New ILW Paper Looks at Operational Energy

New ILW Paper Looks at Operational Energy

Photo by: U.S. Army

Innovative energy solutions could determine success in future conflicts, according to a new essay from the Association of the U.S. Army’s Institute of Land Warfare.

Written by Army Lt. Col. Benjamin A. Bennett and retired Air Force Lt. Col.

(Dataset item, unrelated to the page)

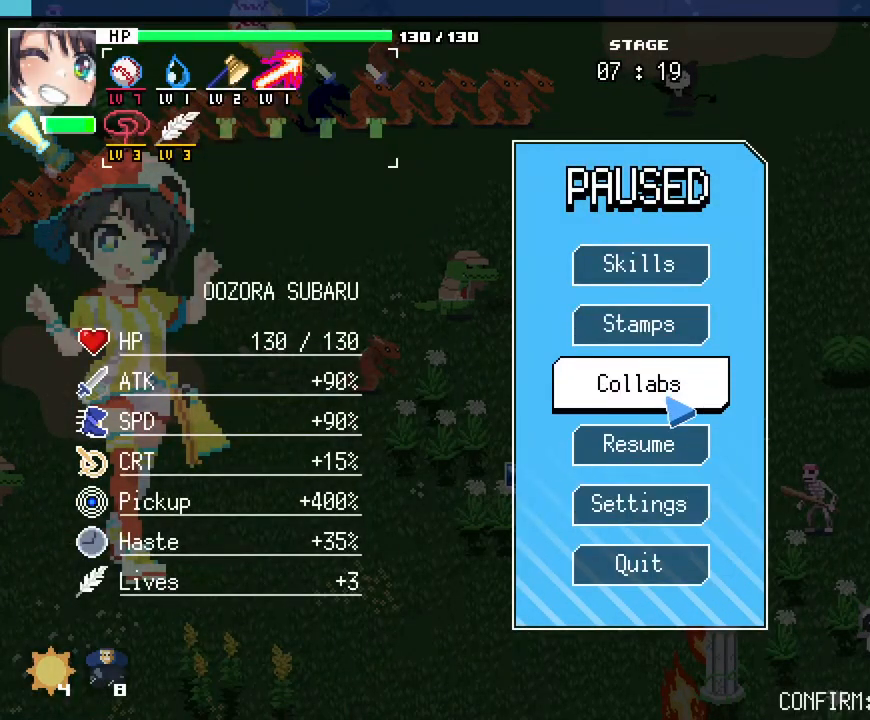
{"keys": [], "mouse": [], "events": [[283, "mouse_left", "down"], [400, "mouse_left", "up"]]}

Ron Owens, the Landpower Essay Series paper describes energy as “decisive to victory.”

“Energy consumption places a significant demand on logistics formations, and current practices pose a liability on future battlefields,” Bennett and Owens write. “As the joint force evolves to operate in a multi-domain environment, it must aggressively increase energy effectiveness and resilience across all domains and reduce the demand placed on logistics formations.”

“Victory on future battlefields is dependent on investment in innovative capabilities that increase lethality, reduce consumption of resources and minimize the exposure of logistics assets to increasingly effective enemy weapon systems,” the essay says.

The U.S. military, the nation’s single-largest consumer of fuel, has been working for years on energy efficiency, but Bennett and Owens write this has not been a big success. “Despite efforts by all services to establish as well as increase investment in policies and systems to change behavior and reduce demand, energy consumption has remained relatively consistent since 2013.”